Six Flags, Halloween Town Drop Scare Tactics

The unofficial start of summer begins this weekend, but the cause marketing team at BMC is already transfixed on fall and Halloween Town (HT).  HT is our new event marketing attraction we launched with iParty last October at the Seaport World Trade Center.  We sold only four-hundred tickets in advance.  Fortunately, 9,600 more people showed up day of and the event was a huge success.

As we look ahead to expanding HT to two days the weekend before Halloween, we've made a number of changes that we hope will make the event even more successful.  A recent Boston Globe article on Six Flags' new strategy for boosting attendance suggests we may be on the right track.

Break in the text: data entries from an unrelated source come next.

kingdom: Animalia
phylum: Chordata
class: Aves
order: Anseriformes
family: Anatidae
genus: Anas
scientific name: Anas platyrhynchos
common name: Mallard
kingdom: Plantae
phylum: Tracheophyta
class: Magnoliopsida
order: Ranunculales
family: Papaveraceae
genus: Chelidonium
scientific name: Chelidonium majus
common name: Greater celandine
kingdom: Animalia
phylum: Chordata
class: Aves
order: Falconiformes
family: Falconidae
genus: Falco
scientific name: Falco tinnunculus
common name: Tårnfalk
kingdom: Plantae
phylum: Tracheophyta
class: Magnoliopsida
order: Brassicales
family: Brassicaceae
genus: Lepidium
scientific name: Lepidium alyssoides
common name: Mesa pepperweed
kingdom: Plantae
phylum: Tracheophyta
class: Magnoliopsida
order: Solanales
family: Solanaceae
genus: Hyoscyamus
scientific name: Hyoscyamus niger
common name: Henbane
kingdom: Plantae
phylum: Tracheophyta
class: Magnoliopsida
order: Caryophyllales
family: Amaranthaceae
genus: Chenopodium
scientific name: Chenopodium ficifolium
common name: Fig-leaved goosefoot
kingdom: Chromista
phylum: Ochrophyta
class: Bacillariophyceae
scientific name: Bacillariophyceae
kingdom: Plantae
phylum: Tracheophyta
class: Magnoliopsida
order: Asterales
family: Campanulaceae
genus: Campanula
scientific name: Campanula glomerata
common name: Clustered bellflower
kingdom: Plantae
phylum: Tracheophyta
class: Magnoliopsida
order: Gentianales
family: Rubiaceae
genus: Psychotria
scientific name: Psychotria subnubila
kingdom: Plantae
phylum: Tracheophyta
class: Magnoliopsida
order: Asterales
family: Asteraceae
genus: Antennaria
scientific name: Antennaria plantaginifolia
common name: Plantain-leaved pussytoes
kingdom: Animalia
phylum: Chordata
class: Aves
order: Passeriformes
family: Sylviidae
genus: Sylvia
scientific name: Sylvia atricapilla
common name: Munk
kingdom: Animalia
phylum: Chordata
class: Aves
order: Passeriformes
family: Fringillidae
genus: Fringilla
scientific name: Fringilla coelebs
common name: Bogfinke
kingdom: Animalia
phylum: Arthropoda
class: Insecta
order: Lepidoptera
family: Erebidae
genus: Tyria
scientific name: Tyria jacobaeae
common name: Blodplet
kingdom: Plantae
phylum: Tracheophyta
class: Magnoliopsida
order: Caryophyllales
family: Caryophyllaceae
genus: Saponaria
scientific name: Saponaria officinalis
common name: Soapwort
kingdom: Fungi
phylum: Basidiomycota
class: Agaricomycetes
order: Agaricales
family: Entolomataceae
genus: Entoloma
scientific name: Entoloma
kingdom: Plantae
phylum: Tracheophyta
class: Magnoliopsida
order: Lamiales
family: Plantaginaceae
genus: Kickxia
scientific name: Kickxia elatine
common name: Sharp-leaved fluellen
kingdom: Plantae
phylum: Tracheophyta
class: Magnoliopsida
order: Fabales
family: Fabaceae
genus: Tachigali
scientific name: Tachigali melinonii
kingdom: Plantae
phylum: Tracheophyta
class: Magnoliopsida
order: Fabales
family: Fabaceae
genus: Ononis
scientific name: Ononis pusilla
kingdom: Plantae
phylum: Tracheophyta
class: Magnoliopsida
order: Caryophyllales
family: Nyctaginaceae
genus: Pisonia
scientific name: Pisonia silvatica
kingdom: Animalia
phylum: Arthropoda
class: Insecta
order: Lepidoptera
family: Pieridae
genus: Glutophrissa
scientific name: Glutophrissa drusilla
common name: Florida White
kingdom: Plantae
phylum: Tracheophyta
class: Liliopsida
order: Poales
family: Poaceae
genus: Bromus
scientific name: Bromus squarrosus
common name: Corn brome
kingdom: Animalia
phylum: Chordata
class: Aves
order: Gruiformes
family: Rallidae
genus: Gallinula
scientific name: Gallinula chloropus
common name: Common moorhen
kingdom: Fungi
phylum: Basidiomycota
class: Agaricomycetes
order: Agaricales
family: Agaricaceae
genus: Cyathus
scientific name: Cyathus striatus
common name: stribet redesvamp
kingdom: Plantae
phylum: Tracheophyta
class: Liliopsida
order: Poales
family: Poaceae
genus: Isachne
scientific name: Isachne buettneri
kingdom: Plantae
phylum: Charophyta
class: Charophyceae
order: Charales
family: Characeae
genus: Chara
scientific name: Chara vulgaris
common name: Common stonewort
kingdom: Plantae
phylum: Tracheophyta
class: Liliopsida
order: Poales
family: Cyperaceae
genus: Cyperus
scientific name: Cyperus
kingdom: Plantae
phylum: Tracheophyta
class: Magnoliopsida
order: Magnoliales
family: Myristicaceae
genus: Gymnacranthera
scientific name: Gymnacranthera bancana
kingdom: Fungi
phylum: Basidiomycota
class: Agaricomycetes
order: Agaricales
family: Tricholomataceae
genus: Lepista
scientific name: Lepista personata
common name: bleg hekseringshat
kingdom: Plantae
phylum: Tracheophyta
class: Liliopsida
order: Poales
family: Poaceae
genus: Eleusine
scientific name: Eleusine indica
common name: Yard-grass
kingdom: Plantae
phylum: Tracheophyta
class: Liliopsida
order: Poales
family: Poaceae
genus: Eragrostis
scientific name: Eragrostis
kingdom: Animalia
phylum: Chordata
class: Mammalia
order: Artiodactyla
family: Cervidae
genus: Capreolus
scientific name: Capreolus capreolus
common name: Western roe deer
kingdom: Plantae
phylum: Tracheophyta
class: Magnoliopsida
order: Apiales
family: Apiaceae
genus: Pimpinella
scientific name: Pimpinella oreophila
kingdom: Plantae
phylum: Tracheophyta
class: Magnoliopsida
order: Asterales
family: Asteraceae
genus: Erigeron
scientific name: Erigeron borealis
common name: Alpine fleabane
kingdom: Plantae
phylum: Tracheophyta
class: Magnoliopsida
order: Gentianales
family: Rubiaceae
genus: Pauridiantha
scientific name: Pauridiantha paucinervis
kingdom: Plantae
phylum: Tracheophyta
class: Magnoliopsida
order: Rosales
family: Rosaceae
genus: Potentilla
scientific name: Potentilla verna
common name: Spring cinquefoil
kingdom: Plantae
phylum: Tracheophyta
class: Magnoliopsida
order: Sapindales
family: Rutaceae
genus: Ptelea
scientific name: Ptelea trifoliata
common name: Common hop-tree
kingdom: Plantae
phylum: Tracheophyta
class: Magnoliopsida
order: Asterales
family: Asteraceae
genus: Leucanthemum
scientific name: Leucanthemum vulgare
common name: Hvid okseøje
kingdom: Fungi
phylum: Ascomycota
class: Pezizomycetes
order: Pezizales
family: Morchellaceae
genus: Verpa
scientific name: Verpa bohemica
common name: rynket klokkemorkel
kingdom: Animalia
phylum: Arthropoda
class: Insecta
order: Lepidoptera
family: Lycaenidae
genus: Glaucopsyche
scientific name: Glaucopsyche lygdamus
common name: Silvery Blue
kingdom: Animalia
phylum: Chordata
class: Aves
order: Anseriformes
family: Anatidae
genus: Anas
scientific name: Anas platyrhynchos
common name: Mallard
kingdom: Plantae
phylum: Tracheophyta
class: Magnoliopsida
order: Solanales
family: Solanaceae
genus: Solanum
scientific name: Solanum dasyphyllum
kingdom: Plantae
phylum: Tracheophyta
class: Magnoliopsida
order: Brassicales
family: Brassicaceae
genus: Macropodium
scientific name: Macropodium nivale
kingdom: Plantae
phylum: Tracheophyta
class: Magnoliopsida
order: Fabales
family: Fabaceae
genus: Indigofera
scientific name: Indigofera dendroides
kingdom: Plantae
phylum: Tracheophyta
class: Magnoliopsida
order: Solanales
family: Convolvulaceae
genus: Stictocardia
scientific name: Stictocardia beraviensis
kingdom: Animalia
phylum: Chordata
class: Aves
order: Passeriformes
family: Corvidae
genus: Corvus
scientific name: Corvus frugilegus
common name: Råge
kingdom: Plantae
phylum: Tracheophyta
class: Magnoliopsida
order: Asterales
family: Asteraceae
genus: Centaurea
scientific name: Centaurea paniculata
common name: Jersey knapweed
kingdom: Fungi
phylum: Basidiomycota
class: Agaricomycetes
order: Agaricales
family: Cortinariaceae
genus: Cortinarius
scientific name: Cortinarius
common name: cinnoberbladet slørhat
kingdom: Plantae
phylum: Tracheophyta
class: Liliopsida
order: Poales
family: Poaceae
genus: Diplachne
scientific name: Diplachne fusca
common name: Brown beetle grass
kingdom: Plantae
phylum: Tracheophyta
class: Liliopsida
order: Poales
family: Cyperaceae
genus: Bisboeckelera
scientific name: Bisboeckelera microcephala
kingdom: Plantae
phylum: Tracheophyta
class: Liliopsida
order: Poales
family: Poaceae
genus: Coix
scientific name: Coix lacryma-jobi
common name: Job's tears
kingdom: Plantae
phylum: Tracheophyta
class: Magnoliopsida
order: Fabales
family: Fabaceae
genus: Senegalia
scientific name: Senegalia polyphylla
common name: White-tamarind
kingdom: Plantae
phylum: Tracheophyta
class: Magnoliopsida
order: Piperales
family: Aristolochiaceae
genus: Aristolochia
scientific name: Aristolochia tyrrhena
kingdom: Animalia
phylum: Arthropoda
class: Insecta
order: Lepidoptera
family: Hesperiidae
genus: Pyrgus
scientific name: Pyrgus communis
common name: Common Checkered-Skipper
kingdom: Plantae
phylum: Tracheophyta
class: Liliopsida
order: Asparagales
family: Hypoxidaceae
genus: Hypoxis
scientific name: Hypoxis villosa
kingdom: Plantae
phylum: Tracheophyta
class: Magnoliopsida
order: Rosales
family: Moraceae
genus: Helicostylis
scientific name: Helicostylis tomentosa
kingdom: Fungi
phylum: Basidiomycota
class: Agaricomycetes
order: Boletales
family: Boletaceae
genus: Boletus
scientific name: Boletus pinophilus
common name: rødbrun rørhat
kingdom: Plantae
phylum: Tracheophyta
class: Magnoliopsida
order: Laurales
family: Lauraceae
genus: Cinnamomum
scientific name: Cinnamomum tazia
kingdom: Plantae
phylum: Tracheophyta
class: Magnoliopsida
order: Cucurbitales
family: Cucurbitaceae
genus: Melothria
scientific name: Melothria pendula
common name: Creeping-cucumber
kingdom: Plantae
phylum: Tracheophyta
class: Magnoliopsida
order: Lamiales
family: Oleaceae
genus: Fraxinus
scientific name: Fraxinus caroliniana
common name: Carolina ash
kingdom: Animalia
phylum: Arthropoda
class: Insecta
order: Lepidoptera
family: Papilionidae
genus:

  • Families are in.  Teenagers are out.  Besides the fact that teens can be more Mrsix_1annoying than a baby with colic, families spend 25% more on entertainment and food.  Families were a natural target for HT because while the event was for kids, the overarching goal was to introduce adults to Boston Medical Center.
  • Stop the arms race.  Six Flags is done building the fastest, tallest and scariest rides and is adding more family-friendly entertainment like water rides and costumed characters.  Same is true for Halloween Town, where you won't find cat-size rats and gobs of blood.  But you will find an expanded play area for toddlers.
  • Serve up Disney-lite.  Going to Disney is the experience of a lifetime, but it costs an arm and a leg and you have to take time off from work to go.  Six Flags is the mini-Disney that doesn't require a credit-line or an overnight stay.  HT's pricing is eight to ten dollars cheaper than other Halloween attractions.  And because we appeal to families in and around Boston, we're talking a 20 minute trip tops.
  • Deep six Mr. Six.  Was this guy creepy or what?  There are two places you won't see him: Six Flags or Halloween Town--unless he's with his grand kids.